§ **What you need to do**:
Repeat the entries below exactly as they appear, with no pictures.

§ **Data shown**:
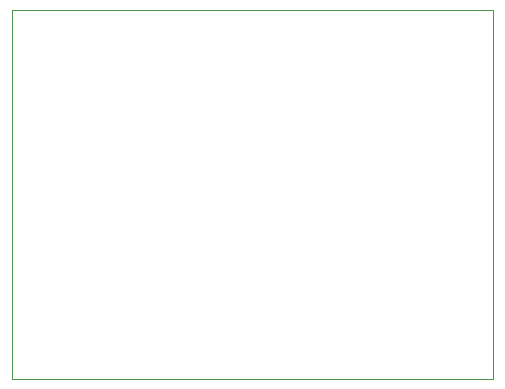
<source format=gbr>
G04 #@! TF.GenerationSoftware,KiCad,Pcbnew,(5.1.5)-3*
G04 #@! TF.CreationDate,2020-04-24T14:35:50-04:00*
G04 #@! TF.ProjectId,CR2025_Nordic,43523230-3235-45f4-9e6f-726469632e6b,rev?*
G04 #@! TF.SameCoordinates,Original*
G04 #@! TF.FileFunction,Profile,NP*
%FSLAX46Y46*%
G04 Gerber Fmt 4.6, Leading zero omitted, Abs format (unit mm)*
G04 Created by KiCad (PCBNEW (5.1.5)-3) date 2020-04-24 14:35:50*
%MOMM*%
%LPD*%
G04 APERTURE LIST*
%ADD10C,0.050000*%
G04 APERTURE END LIST*
D10*
X124300000Y-104000000D02*
X124300000Y-72700000D01*
X165000000Y-104000000D02*
X124300000Y-104000000D01*
X165000000Y-72700000D02*
X165000000Y-104000000D01*
X124300000Y-72700000D02*
X165000000Y-72700000D01*
M02*

</source>
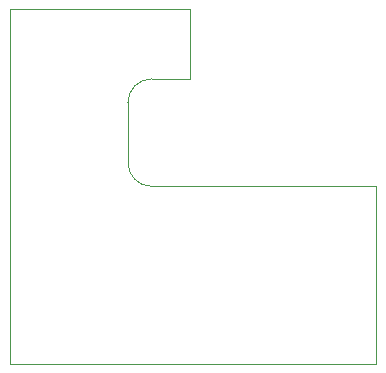
<source format=gm1>
G04 #@! TF.GenerationSoftware,KiCad,Pcbnew,(6.0.4)*
G04 #@! TF.CreationDate,2022-03-24T17:43:08+01:00*
G04 #@! TF.ProjectId,MT32pi-MiSTer,4d543332-7069-42d4-9d69-535465722e6b,rev?*
G04 #@! TF.SameCoordinates,Original*
G04 #@! TF.FileFunction,Profile,NP*
%FSLAX46Y46*%
G04 Gerber Fmt 4.6, Leading zero omitted, Abs format (unit mm)*
G04 Created by KiCad (PCBNEW (6.0.4)) date 2022-03-24 17:43:08*
%MOMM*%
%LPD*%
G01*
G04 APERTURE LIST*
G04 #@! TA.AperFunction,Profile*
%ADD10C,0.100000*%
G04 #@! TD*
G04 APERTURE END LIST*
D10*
X147500000Y-107500000D02*
X147500000Y-112500000D01*
X147500000Y-103500000D02*
X147500000Y-91100000D01*
X162800000Y-82500000D02*
X147500000Y-82500000D01*
X159500000Y-97500000D02*
X178500000Y-97500000D01*
X159500000Y-88400000D02*
X162800000Y-88400000D01*
X162800000Y-88400000D02*
X162800000Y-82500000D01*
X159500000Y-88400000D02*
G75*
G03*
X157500000Y-90400000I0J-2000000D01*
G01*
X147500000Y-112500000D02*
X178500000Y-112500000D01*
X178500000Y-112500000D02*
X178500000Y-97500000D01*
X157500000Y-90400000D02*
X157500000Y-95500000D01*
X157500000Y-95500000D02*
G75*
G03*
X159500000Y-97500000I2000000J0D01*
G01*
X147500000Y-87100000D02*
X147500000Y-82500000D01*
X147500000Y-87100000D02*
X147500000Y-91100000D01*
X147500000Y-103500000D02*
X147500000Y-107500000D01*
M02*

</source>
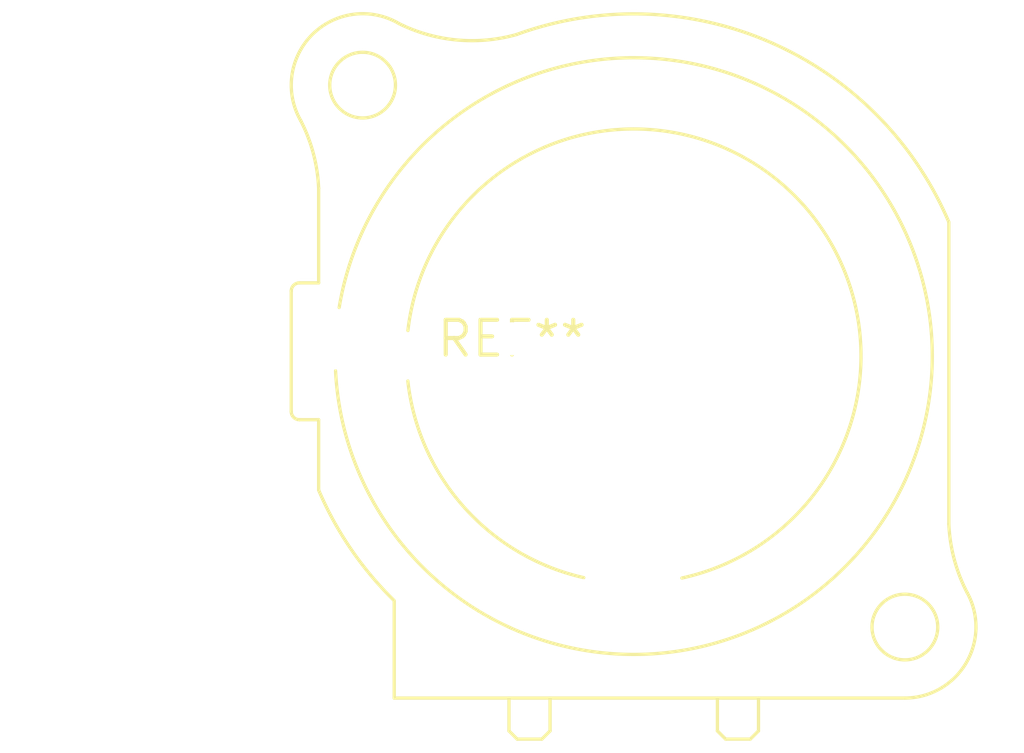
<source format=kicad_pcb>
(kicad_pcb (version 20240108) (generator pcbnew)

  (general
    (thickness 1.6)
  )

  (paper "A4")
  (layers
    (0 "F.Cu" signal)
    (31 "B.Cu" signal)
    (32 "B.Adhes" user "B.Adhesive")
    (33 "F.Adhes" user "F.Adhesive")
    (34 "B.Paste" user)
    (35 "F.Paste" user)
    (36 "B.SilkS" user "B.Silkscreen")
    (37 "F.SilkS" user "F.Silkscreen")
    (38 "B.Mask" user)
    (39 "F.Mask" user)
    (40 "Dwgs.User" user "User.Drawings")
    (41 "Cmts.User" user "User.Comments")
    (42 "Eco1.User" user "User.Eco1")
    (43 "Eco2.User" user "User.Eco2")
    (44 "Edge.Cuts" user)
    (45 "Margin" user)
    (46 "B.CrtYd" user "B.Courtyard")
    (47 "F.CrtYd" user "F.Courtyard")
    (48 "B.Fab" user)
    (49 "F.Fab" user)
    (50 "User.1" user)
    (51 "User.2" user)
    (52 "User.3" user)
    (53 "User.4" user)
    (54 "User.5" user)
    (55 "User.6" user)
    (56 "User.7" user)
    (57 "User.8" user)
    (58 "User.9" user)
  )

  (setup
    (pad_to_mask_clearance 0)
    (pcbplotparams
      (layerselection 0x00010fc_ffffffff)
      (plot_on_all_layers_selection 0x0000000_00000000)
      (disableapertmacros false)
      (usegerberextensions false)
      (usegerberattributes false)
      (usegerberadvancedattributes false)
      (creategerberjobfile false)
      (dashed_line_dash_ratio 12.000000)
      (dashed_line_gap_ratio 3.000000)
      (svgprecision 4)
      (plotframeref false)
      (viasonmask false)
      (mode 1)
      (useauxorigin false)
      (hpglpennumber 1)
      (hpglpenspeed 20)
      (hpglpendiameter 15.000000)
      (dxfpolygonmode false)
      (dxfimperialunits false)
      (dxfusepcbnewfont false)
      (psnegative false)
      (psa4output false)
      (plotreference false)
      (plotvalue false)
      (plotinvisibletext false)
      (sketchpadsonfab false)
      (subtractmaskfromsilk false)
      (outputformat 1)
      (mirror false)
      (drillshape 1)
      (scaleselection 1)
      (outputdirectory "")
    )
  )

  (net 0 "")

  (footprint "Jack_XLR_Neutrik_NC5MAV-SW_Vertical" (layer "F.Cu") (at 0 0))

)

</source>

§ **Response for this exercise**:
<source format=gbr>
G04 #@! TF.GenerationSoftware,KiCad,Pcbnew,(5.1.5)-3*
G04 #@! TF.CreationDate,2020-04-24T14:35:50-04:00*
G04 #@! TF.ProjectId,CR2025_Nordic,43523230-3235-45f4-9e6f-726469632e6b,rev?*
G04 #@! TF.SameCoordinates,Original*
G04 #@! TF.FileFunction,Profile,NP*
%FSLAX46Y46*%
G04 Gerber Fmt 4.6, Leading zero omitted, Abs format (unit mm)*
G04 Created by KiCad (PCBNEW (5.1.5)-3) date 2020-04-24 14:35:50*
%MOMM*%
%LPD*%
G04 APERTURE LIST*
%ADD10C,0.050000*%
G04 APERTURE END LIST*
D10*
X124300000Y-104000000D02*
X124300000Y-72700000D01*
X165000000Y-104000000D02*
X124300000Y-104000000D01*
X165000000Y-72700000D02*
X165000000Y-104000000D01*
X124300000Y-72700000D02*
X165000000Y-72700000D01*
M02*

</source>
<source format=gm1>
G04 #@! TF.GenerationSoftware,KiCad,Pcbnew,(6.0.4)*
G04 #@! TF.CreationDate,2022-03-24T17:43:08+01:00*
G04 #@! TF.ProjectId,MT32pi-MiSTer,4d543332-7069-42d4-9d69-535465722e6b,rev?*
G04 #@! TF.SameCoordinates,Original*
G04 #@! TF.FileFunction,Profile,NP*
%FSLAX46Y46*%
G04 Gerber Fmt 4.6, Leading zero omitted, Abs format (unit mm)*
G04 Created by KiCad (PCBNEW (6.0.4)) date 2022-03-24 17:43:08*
%MOMM*%
%LPD*%
G01*
G04 APERTURE LIST*
G04 #@! TA.AperFunction,Profile*
%ADD10C,0.100000*%
G04 #@! TD*
G04 APERTURE END LIST*
D10*
X147500000Y-107500000D02*
X147500000Y-112500000D01*
X147500000Y-103500000D02*
X147500000Y-91100000D01*
X162800000Y-82500000D02*
X147500000Y-82500000D01*
X159500000Y-97500000D02*
X178500000Y-97500000D01*
X159500000Y-88400000D02*
X162800000Y-88400000D01*
X162800000Y-88400000D02*
X162800000Y-82500000D01*
X159500000Y-88400000D02*
G75*
G03*
X157500000Y-90400000I0J-2000000D01*
G01*
X147500000Y-112500000D02*
X178500000Y-112500000D01*
X178500000Y-112500000D02*
X178500000Y-97500000D01*
X157500000Y-90400000D02*
X157500000Y-95500000D01*
X157500000Y-95500000D02*
G75*
G03*
X159500000Y-97500000I2000000J0D01*
G01*
X147500000Y-87100000D02*
X147500000Y-82500000D01*
X147500000Y-87100000D02*
X147500000Y-91100000D01*
X147500000Y-103500000D02*
X147500000Y-107500000D01*
M02*

</source>
<source format=kicad_pcb>
(kicad_pcb (version 20240108) (generator pcbnew)

  (general
    (thickness 1.6)
  )

  (paper "A4")
  (layers
    (0 "F.Cu" signal)
    (31 "B.Cu" signal)
    (32 "B.Adhes" user "B.Adhesive")
    (33 "F.Adhes" user "F.Adhesive")
    (34 "B.Paste" user)
    (35 "F.Paste" user)
    (36 "B.SilkS" user "B.Silkscreen")
    (37 "F.SilkS" user "F.Silkscreen")
    (38 "B.Mask" user)
    (39 "F.Mask" user)
    (40 "Dwgs.User" user "User.Drawings")
    (41 "Cmts.User" user "User.Comments")
    (42 "Eco1.User" user "User.Eco1")
    (43 "Eco2.User" user "User.Eco2")
    (44 "Edge.Cuts" user)
    (45 "Margin" user)
    (46 "B.CrtYd" user "B.Courtyard")
    (47 "F.CrtYd" user "F.Courtyard")
    (48 "B.Fab" user)
    (49 "F.Fab" user)
    (50 "User.1" user)
    (51 "User.2" user)
    (52 "User.3" user)
    (53 "User.4" user)
    (54 "User.5" user)
    (55 "User.6" user)
    (56 "User.7" user)
    (57 "User.8" user)
    (58 "User.9" user)
  )

  (setup
    (pad_to_mask_clearance 0)
    (pcbplotparams
      (layerselection 0x00010fc_ffffffff)
      (plot_on_all_layers_selection 0x0000000_00000000)
      (disableapertmacros false)
      (usegerberextensions false)
      (usegerberattributes false)
      (usegerberadvancedattributes false)
      (creategerberjobfile false)
      (dashed_line_dash_ratio 12.000000)
      (dashed_line_gap_ratio 3.000000)
      (svgprecision 4)
      (plotframeref false)
      (viasonmask false)
      (mode 1)
      (useauxorigin false)
      (hpglpennumber 1)
      (hpglpenspeed 20)
      (hpglpendiameter 15.000000)
      (dxfpolygonmode false)
      (dxfimperialunits false)
      (dxfusepcbnewfont false)
      (psnegative false)
      (psa4output false)
      (plotreference false)
      (plotvalue false)
      (plotinvisibletext false)
      (sketchpadsonfab false)
      (subtractmaskfromsilk false)
      (outputformat 1)
      (mirror false)
      (drillshape 1)
      (scaleselection 1)
      (outputdirectory "")
    )
  )

  (net 0 "")

  (footprint "Jack_XLR_Neutrik_NC5MAV-SW_Vertical" (layer "F.Cu") (at 0 0))

)

</source>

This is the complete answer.